Pelajaran seperti apa yang dapat diterima oleh gerombolan anak-anak yang jenuh?
Semestinya
saat ini, guru-guru dapat mengembangkan metode belajar mengajarnya, mengikuti
perkembangan zaman. Selain itu, mereka diharapkan dapat memberikan doktrin
positif mengenai teknologi.

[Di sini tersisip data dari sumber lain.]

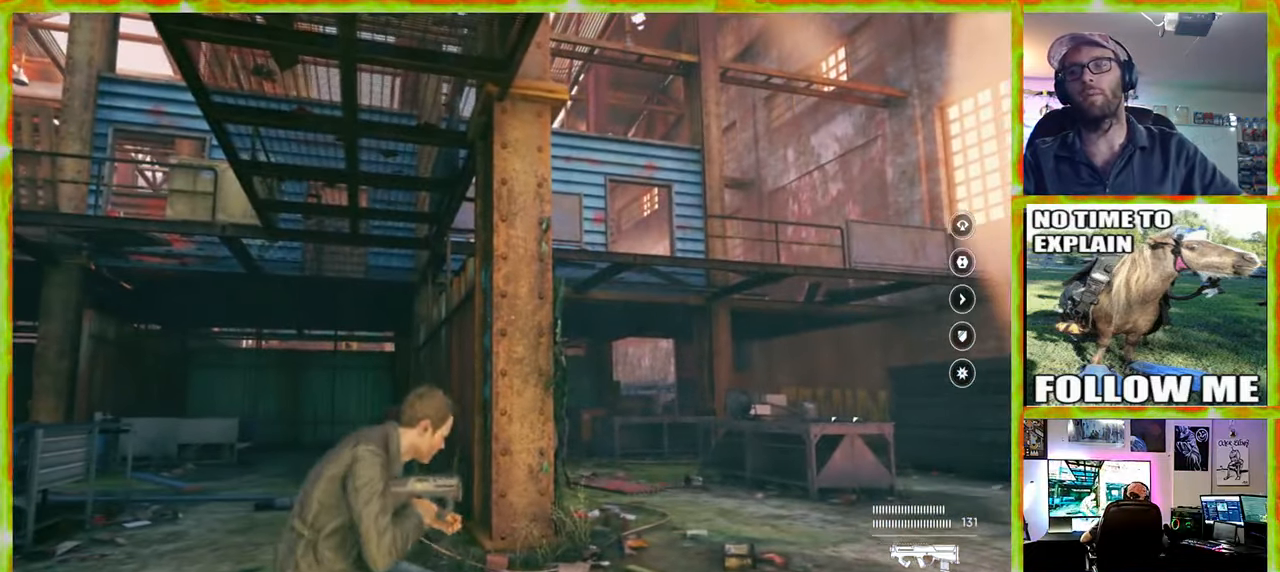
{"keys": [], "mouse": [], "events": []}
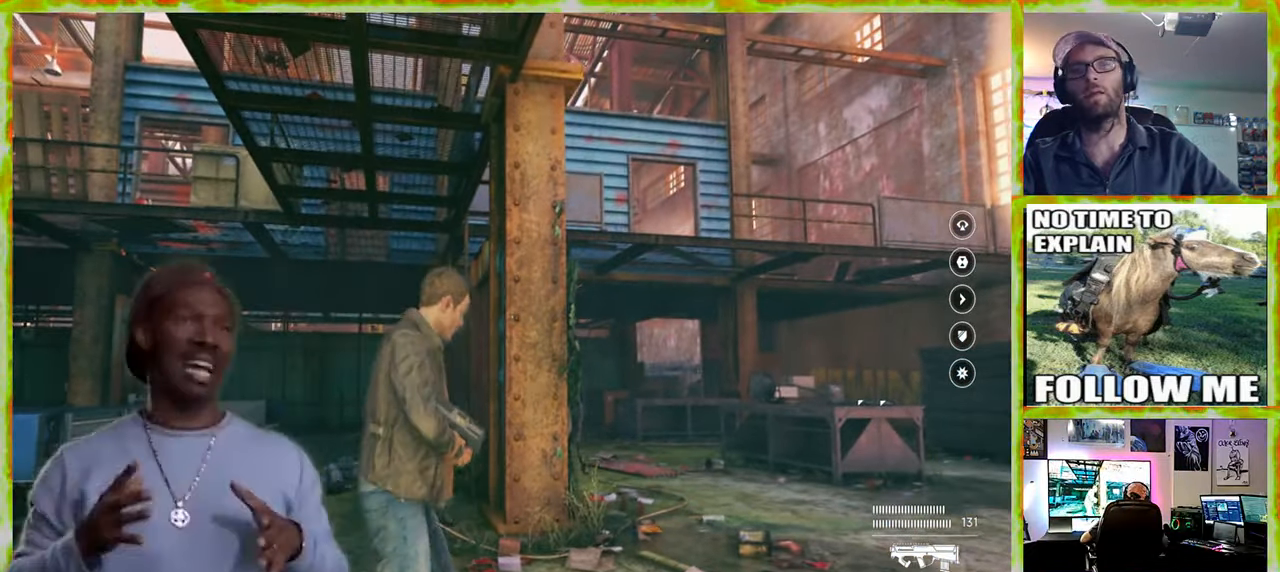
{"keys": ["d"], "mouse": [], "events": [[217, "d", "down"]]}
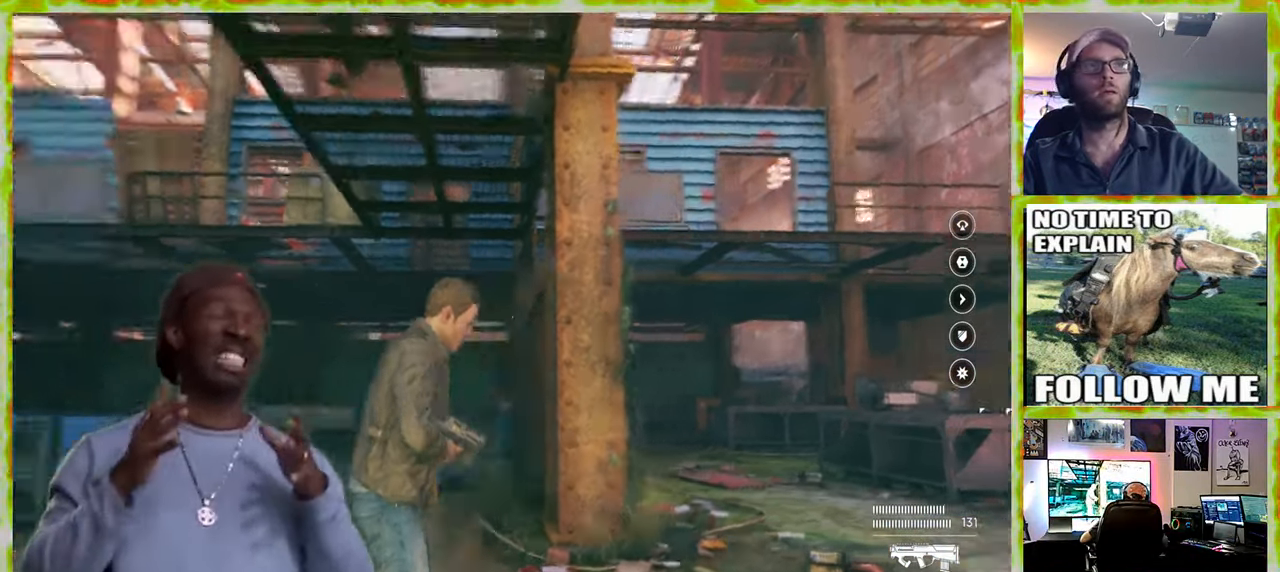
{"keys": ["d"], "mouse": [], "events": []}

Sehingga anak didiknya kreatif, inovatif,
memanfaatkan teknologi secara positif.
Itu telah
dilakukan oleh Fajriyatun, Guru IPS di SLTP 1 Purwanegara, Kabupaten
Banjarnegara. Perempuan kelahiran 20 Oktober 1974 ini telah merebut prestasi
pada dunia pendidikan. Pada November 2019, dia menerima penghargaan Tanda
Penghormatan Satyalancana Pendidikan dari Presiden, yang diserahkan oleh Nadiem
Makarim sebagai Menteri Pendidikan dan Kebudayaan.
Melalui
karyanya: Stupa Merah Putih Bermagnet; suatu inovasi pembelajaran untuk melatih
kemampuan berpikir tingkat tinggi (High Order Thinking Skills), Fajri menjuarai
lomba dalam bidang IPS dan Bahasa dalam Inovasi.